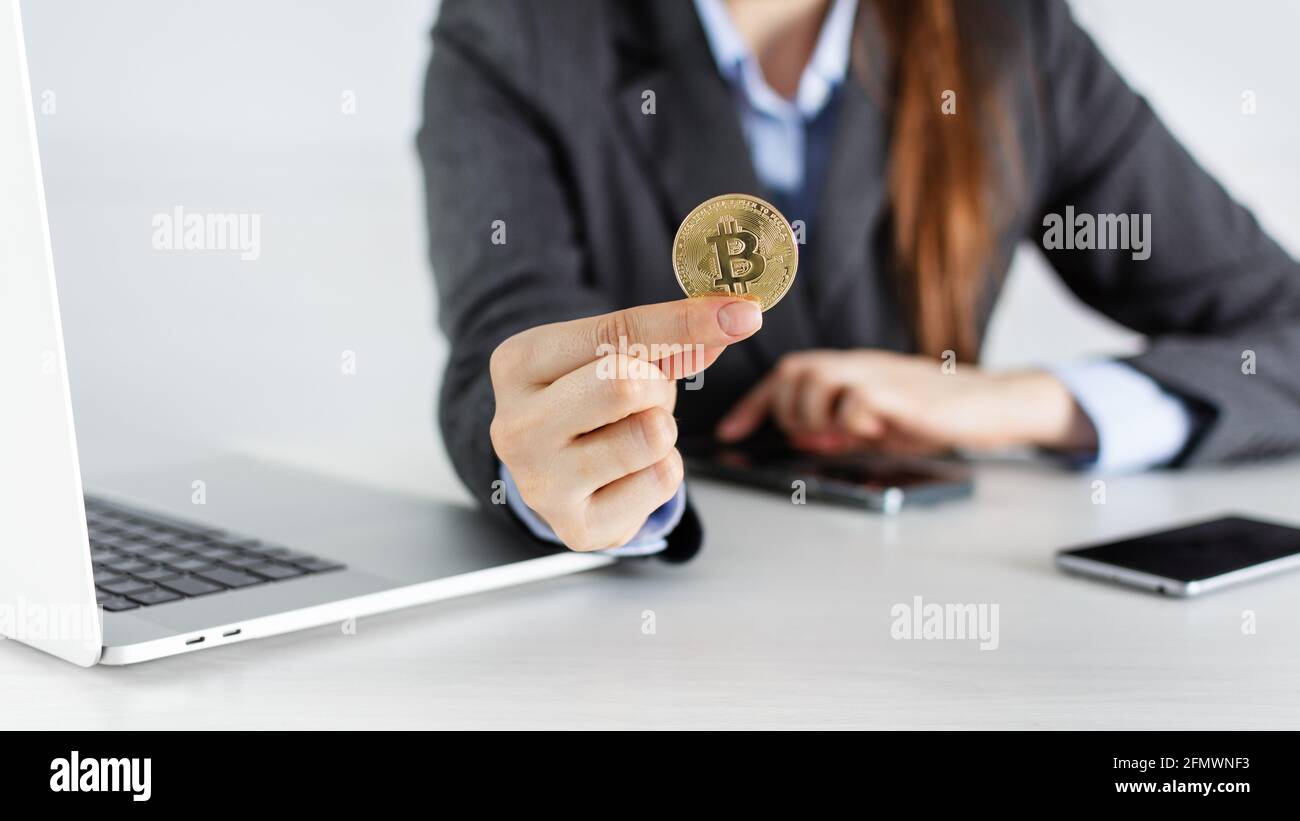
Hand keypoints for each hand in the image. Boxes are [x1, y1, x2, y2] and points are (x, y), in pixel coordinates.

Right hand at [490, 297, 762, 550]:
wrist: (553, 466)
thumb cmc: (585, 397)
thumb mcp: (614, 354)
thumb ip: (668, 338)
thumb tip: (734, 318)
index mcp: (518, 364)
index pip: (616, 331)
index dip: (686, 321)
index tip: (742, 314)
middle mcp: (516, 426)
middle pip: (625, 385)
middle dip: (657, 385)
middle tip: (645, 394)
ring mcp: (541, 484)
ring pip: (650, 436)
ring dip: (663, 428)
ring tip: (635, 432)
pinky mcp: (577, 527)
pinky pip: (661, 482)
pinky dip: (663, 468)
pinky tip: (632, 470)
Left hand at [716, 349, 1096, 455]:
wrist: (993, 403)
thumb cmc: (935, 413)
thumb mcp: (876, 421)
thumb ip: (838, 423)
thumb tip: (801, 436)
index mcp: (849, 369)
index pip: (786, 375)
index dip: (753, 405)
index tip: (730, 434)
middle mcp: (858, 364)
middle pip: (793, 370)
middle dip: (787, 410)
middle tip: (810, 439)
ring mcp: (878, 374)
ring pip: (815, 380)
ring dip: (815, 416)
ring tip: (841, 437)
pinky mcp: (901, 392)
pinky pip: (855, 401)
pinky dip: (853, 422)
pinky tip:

· · · ·

Scan the listing above. Gather each line that contains the word "thumb".

thumb cmc: (585, 397)
thumb mcp: (614, 354)
thumb ip: (668, 338)
thumb tip: (734, 318)
thumb cmc: (935, 413)
thumb mcp: (876, 421)
thumb ip: (838, 423)
thumb tip: (801, 436)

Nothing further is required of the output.